Code of Civil Procedure section 3294(b) requires the managing agents or officers of a corporation have “actual knowledge of the conduct and its outrageous nature.” (College Hospital Inc. v. Superior Court (1994) 8 Cal. 4th 704, 726.) Plaintiffs’ lengthy discovery responses cited no evidence that any officer, director, or managing agent of Dow had “actual knowledge” of any conduct alleged to give rise to punitive damages. (UMF 31.) The above discussion regarding the fraud cause of action applies to the punitive damages analysis. Plaintiffs cited generically to medical records, MSDSs, and discovery responses which state only that Dow supplied PCE. (UMF 32-33.) These do not evidence Dow’s intent or knowledge, much less “clear and convincing” evidence, that a managing agent engaged in any malicious, oppressive or fraudulent conduct. Plaintiff’s proffered presumed knowledge on the part of unknown individuals is insufficient.

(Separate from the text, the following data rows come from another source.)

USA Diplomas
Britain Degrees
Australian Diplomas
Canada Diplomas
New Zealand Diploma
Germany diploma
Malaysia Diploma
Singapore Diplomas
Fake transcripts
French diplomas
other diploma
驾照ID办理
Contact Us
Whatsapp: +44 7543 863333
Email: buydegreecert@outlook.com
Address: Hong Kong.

Accordingly, Dow’s motion for adjudication is GRANTED as to this issue.
Loss of consortium
Dow also targets Mrs. Mireles’s independent cause of action for Loss of Consortium. Here, Plaintiffs do not dispute that there is no cause of action for loss of consortium under the UMFs. Mrs. Mireles testified that they were married after he was diagnosed with kidney cancer. (UMF 24.) “[I]n California each spouse has a cause of action for loss of consortium ... caused by a negligent or intentional injury to the other spouse by a third party.” (Rodriguez v. Bethlehem Steel Corp. (1974) 12 Cal.3d 382, 408.) Summary judgment is appropriate where a wife sues for loss of consortium, but the couple were not yet married when the alleged injury occurred. (Zwicker v. Altamont Emergency Room Medical Group (2002) 98 Cal. App. 4th 26, 30.) Accordingly, Dow’s motion for summary judgment is GRANTED as to the loss of consortium claim.